Professor Griffith has also recently been featured in The New York Times for the focus she’s applying to endometriosis. She spoke of wanting to redefine the “women’s disease” status that it currently has, to be a research issue — or more specifically an “MIT research issue” referring to where she works. Professor Griffith has personal experience with endometriosis and suffered from the pain for three decades before finally receiving a diagnosis.
The HBR researchers, including Rem Koning, Sampsa Samila and John-Paul Ferguson, note that with just 12.8 per cent of the inventors receiving patents in the US in 2020 being female, conditions like endometriosis will continue to fail to get the real look-in they require — especially, as these researchers also find, men have typically ignored such conditions.
The researchers analyzed summary text from more than 440,000 medical patents to determine their findings via machine learning. From there, they found that when the research teams behind such patents were completely or primarily made up of men, then their patents were more likely to focus on the medical needs of women.
And this has been a massive problem historically, that has contibuted to the massive gap in addressing women’s healthcare needs out there today.
For one, the fact that just 12.8 per cent of patents in 2020 are going to female inventors is dire — given the progress we want to believe has been made in opportunities for women in STEMM fields.
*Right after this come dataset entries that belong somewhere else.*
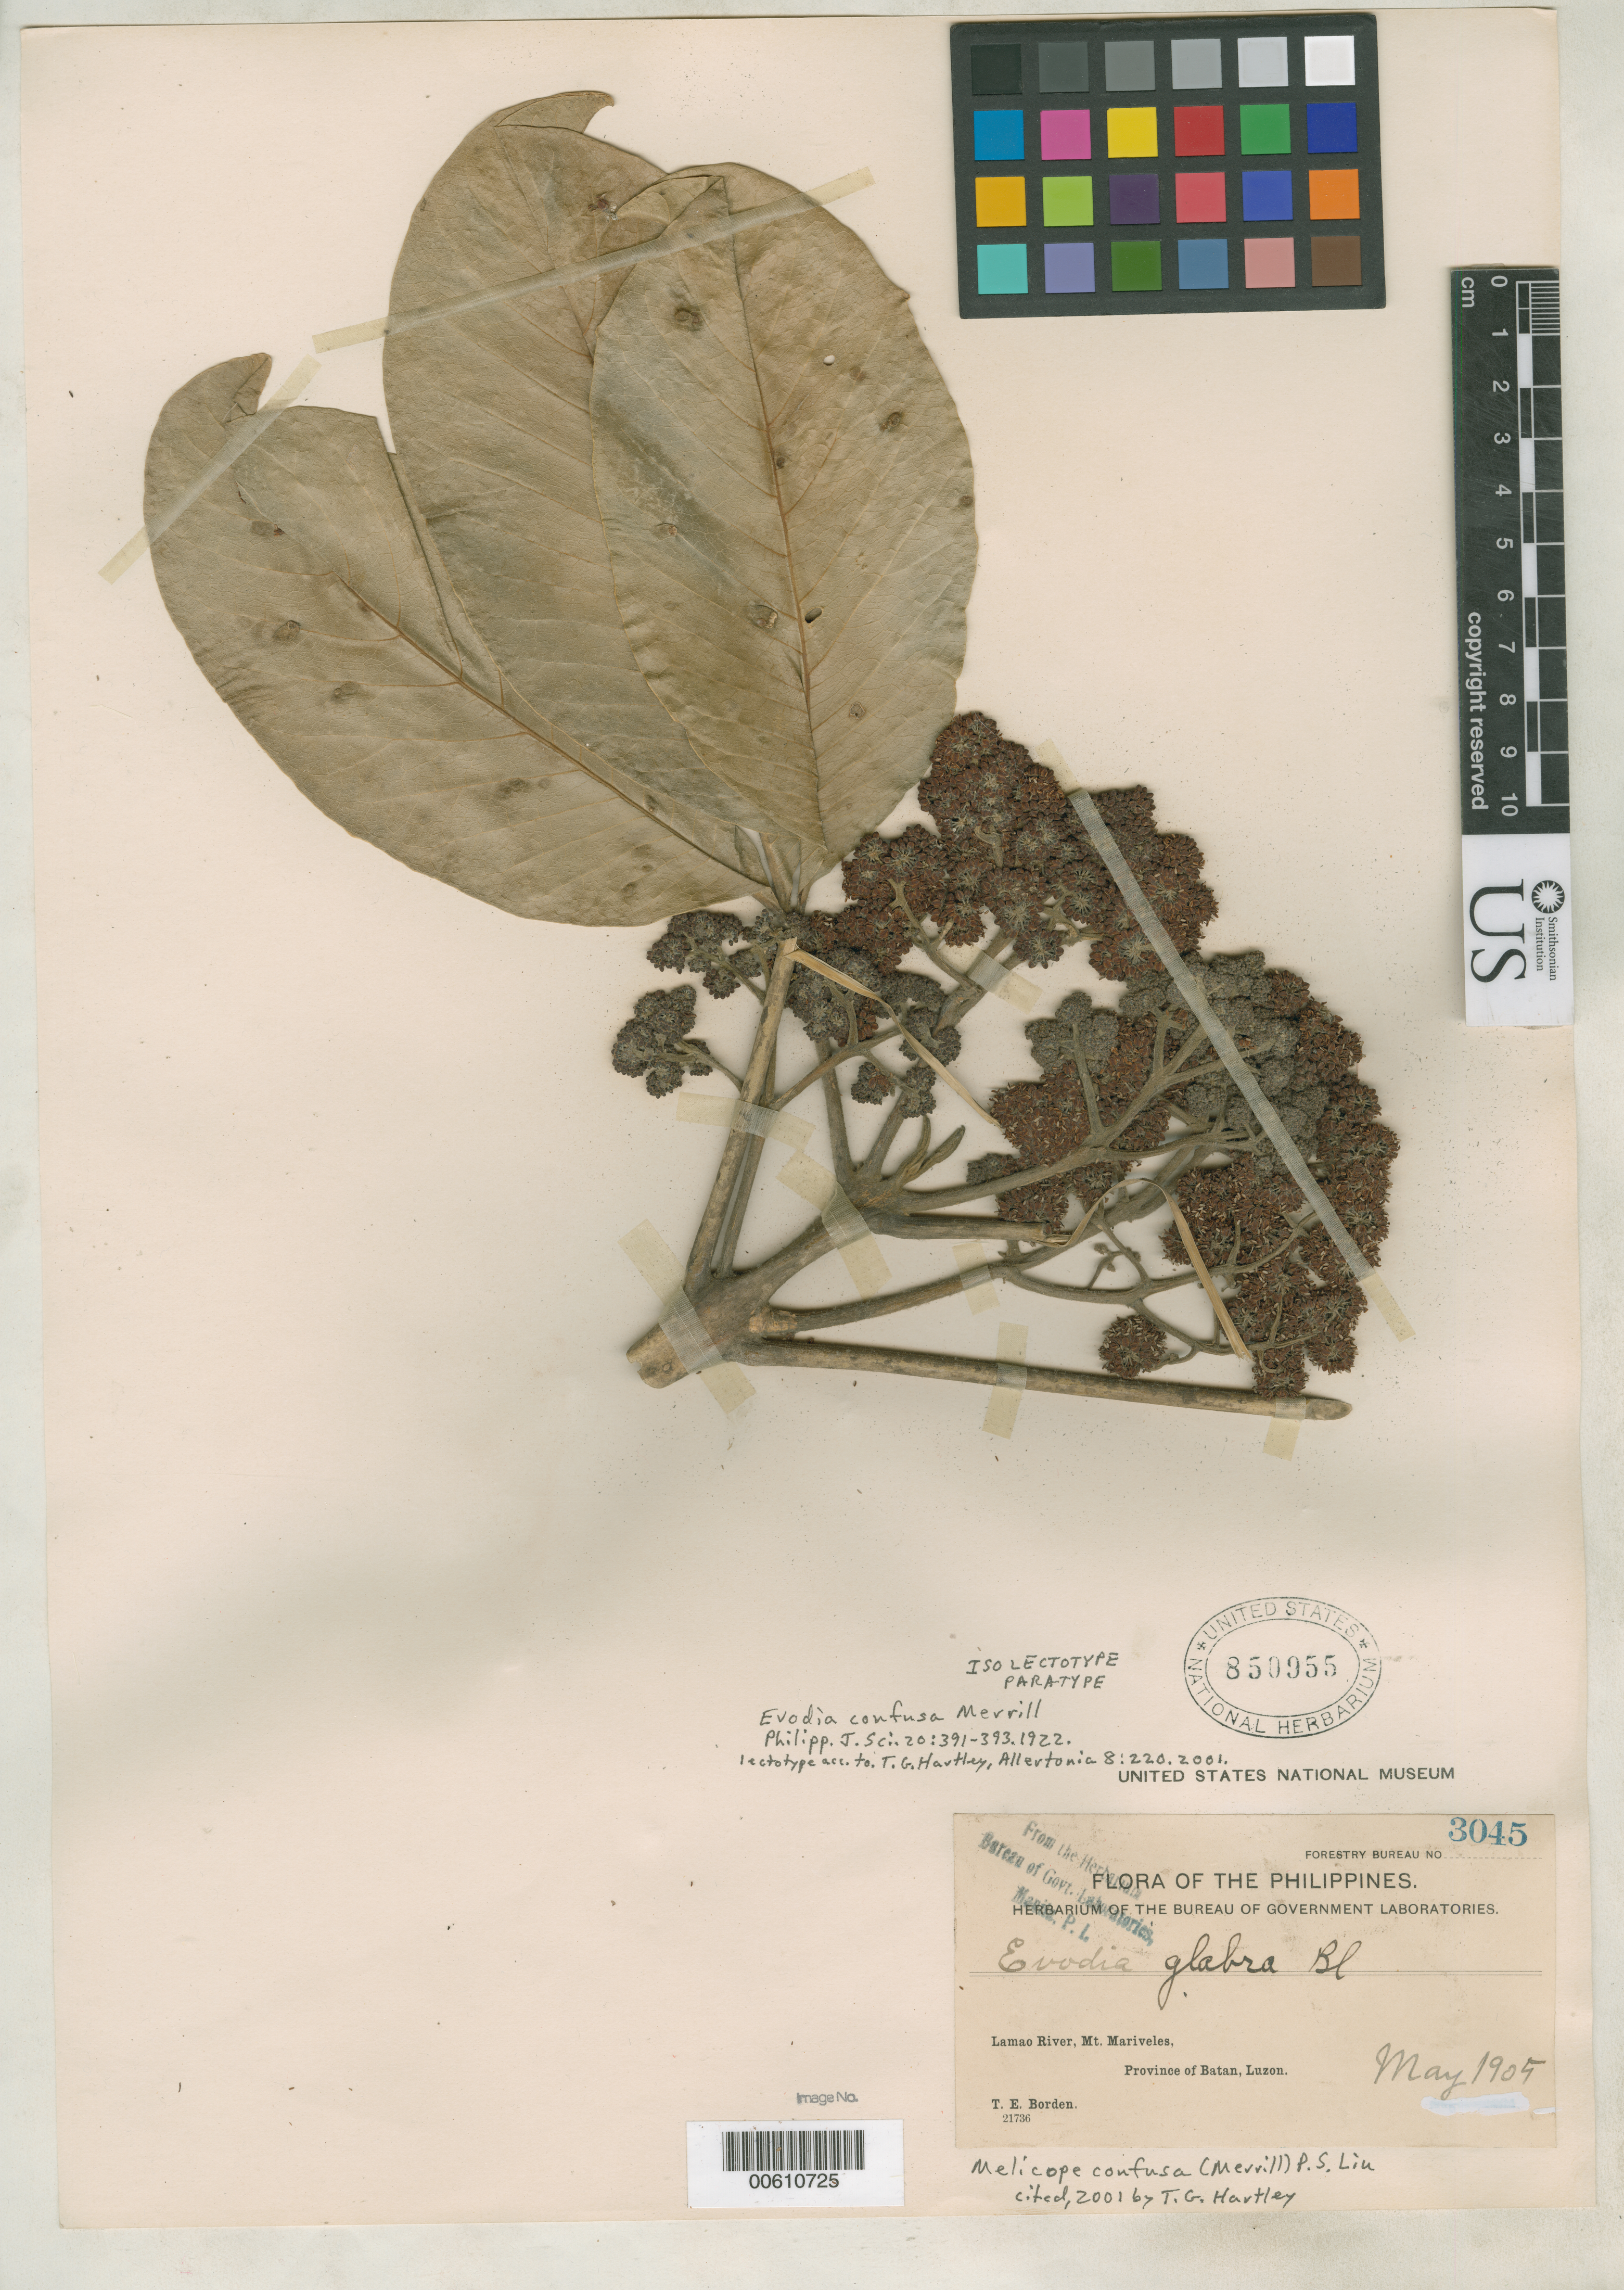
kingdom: Plantae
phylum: Tracheophyta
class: Magnoliopsida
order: Sapindales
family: Rutaceae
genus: Euodia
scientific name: Euodia confusa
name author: Merr.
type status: Isolectotype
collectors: T. E. Borden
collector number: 3045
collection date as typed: May 1905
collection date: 1905-05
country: Philippines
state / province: Central Luzon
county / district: Bataan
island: Luzon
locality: Lamao River, Mt. Mariveles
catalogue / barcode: US 850955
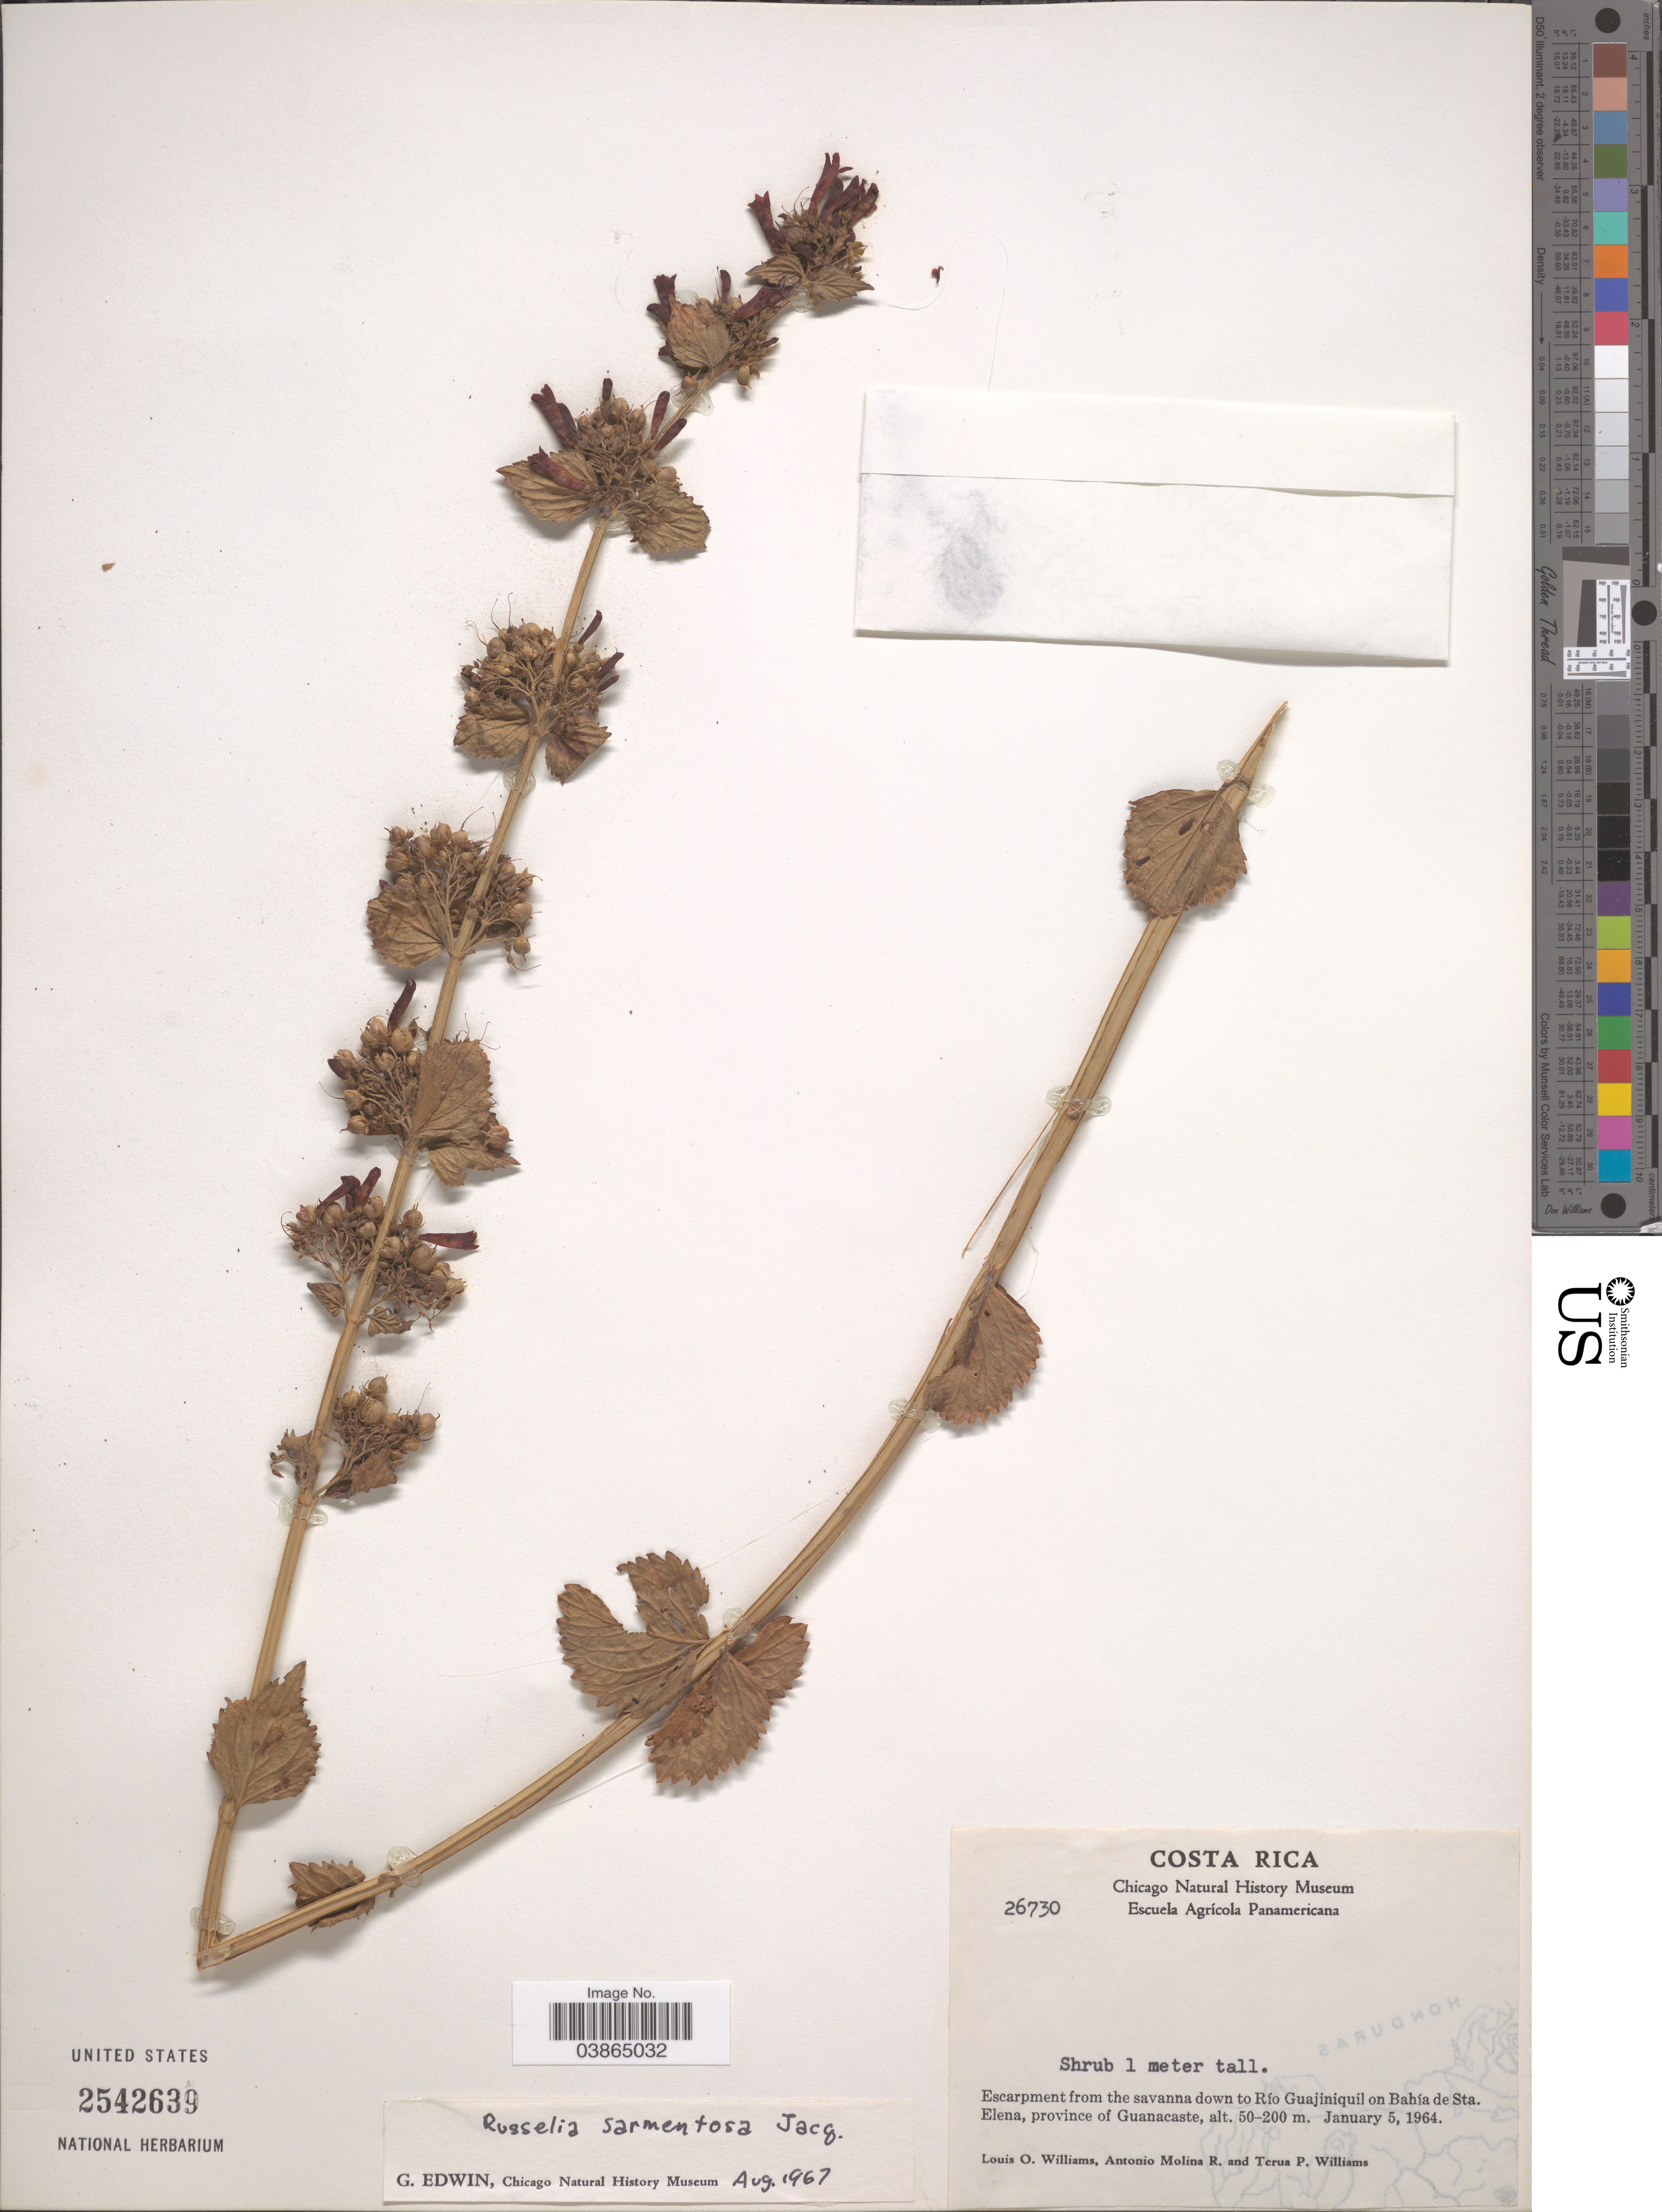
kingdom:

In 1976, the figure was just 6.3 per cent.
Looking historically, the researchers found that from 1976 to 2010, male-dominated teams produced hundreds of more inventions that focused on the health needs of men, than those who focused on the health needs of women, in 34 of those 35 years. And can you guess what areas of focus got more attention than issues like “menopause”? Yep, inventions with keywords like “erectile” and “prostate”.
As for those teams dominated by women during the 35 years studied, they were more likely to be focused on women’s health needs. The researchers saw conditions commonly addressed as including areas like breast cancer and postpartum preeclampsia.
They also found that female inventors were more likely to separately examine how their work impacts men and women differently — differences that again have been ignored throughout modern history.
The good news is that in the US, the gender gap is closing. There were significantly more female-focused inventions in the three to five years up until 2010, according to the researchers.
We’ve also seen a shift in how women-led startups that focus on women’s health are being funded and celebrated. Although the tiny percentage of investment female entrepreneurs are receiving when compared to their male counterparts is an indication again that there’s a long way to go.
We have serious catching up to do in addressing women’s health needs. It should be expected that the female focus should take a dominant portion of attention when it comes to medical-related inventions, given the inattention it’s suffered for so long.